Tuesday, September 15, 2015

Twenty Boy Summer by Sarah Ockler- ALA Banned and Challenged Book

A year after the death of best friend, and possibly new lover, Matt, Anna ventures to Zanzibar with Frankie and her parents for their annual family holiday. The ghost of Matt follows them everywhere: the upstairs room where Matt used to sleep for the annual pilgrimage, sea glass that hides in sand, mementos hidden in closets.

It is the summer of healing, the summer of friendship, and the summer of 20 boys to lose oneself in.

At least, that is how I would have liked to have felt about this book. Twenty Boy Summer feels and reads like a first book that wasn't quite finished with the editing process.
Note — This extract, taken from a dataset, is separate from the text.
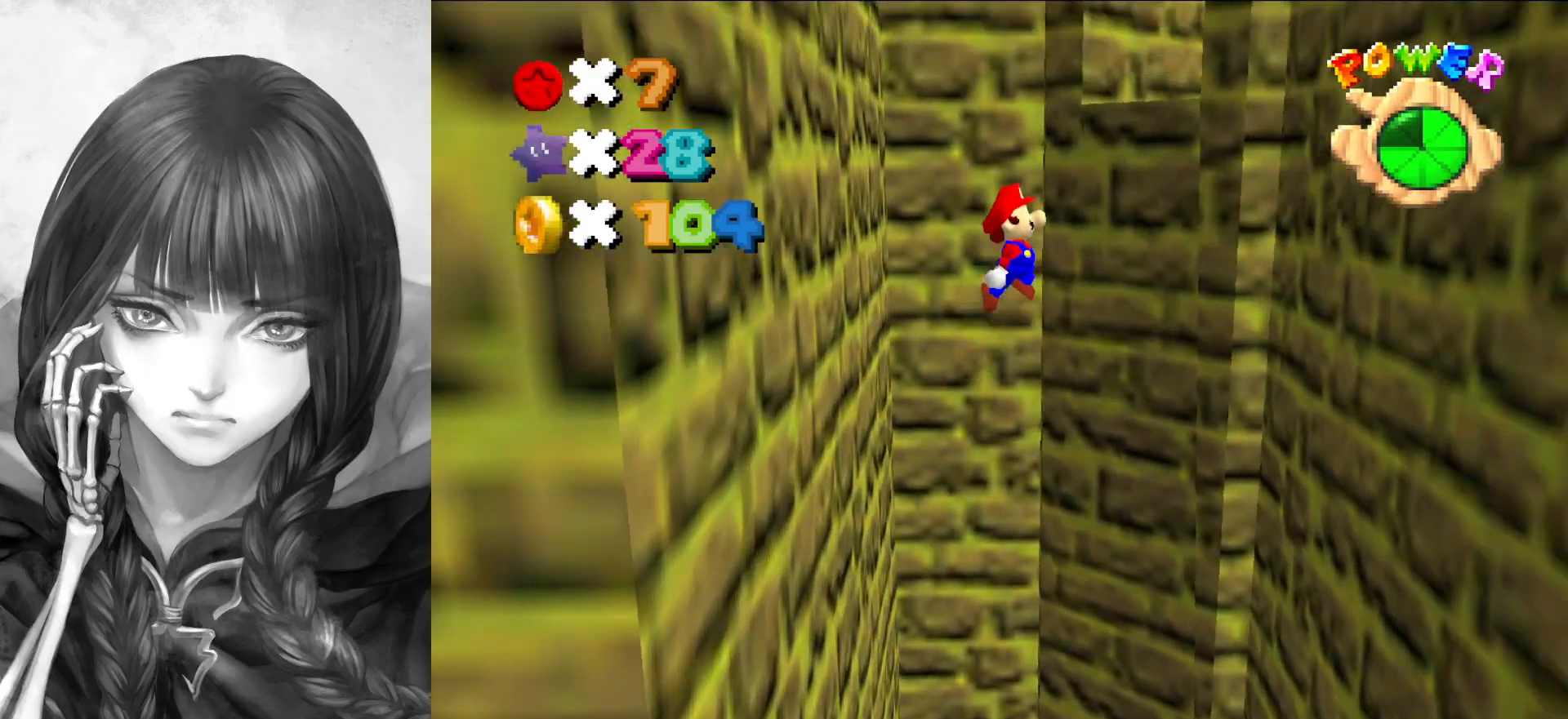
{"buttons": [], "left_stick": "right", "events": [[300, "left_stick", "right"], [500, "A", "up"]]}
I can see where Sarah Ockler wanted to share a long-time friendship between siblings Matt and Frankie with their neighbour Anna. Anna and Matt just started feeling out what they mean to one another, keeping it form Frankie, hoping to break their possible coupling as painless as possible. The week before Matt is to approach his sister, he dies, leaving Anna to feel she needs to hold onto him and his secret, keeping Frankie in the dark to help her cope with the loss of her brother.

A year goes by, Frankie glams up, makes out with random boys at parties, and forces her best friend into the ultimatum that she WILL lose her virginity (also called Anna's Albatross.) At times, I feel that Anna is a well-rounded teenager pining over a romance she feels she missed out on. Other times, I feel she is just a dumb kid that can't say "no" to a friend that uses and belittles her.

Frankie is another story. She lies, cheats, steals, and belittles. I couldn't believe her character, her hurt or the way her family unit worked.

I felt this book was a bore. I also felt that the characters were flat and untrustworthy. I didn't know how one or the other were, neither were solid. The secondary character, Sam, was the only character I felt was an actual teenager that I could run into on the street.

I think Ockler missed out on trying to show how two best friends get over the grief of losing a loved one.

I would recommend to a low-level reluctant reader. 

Challenged in Missouri because the book is "soft-pornography" and "glorifies drinking, cursing, and premarital sex" in 2010.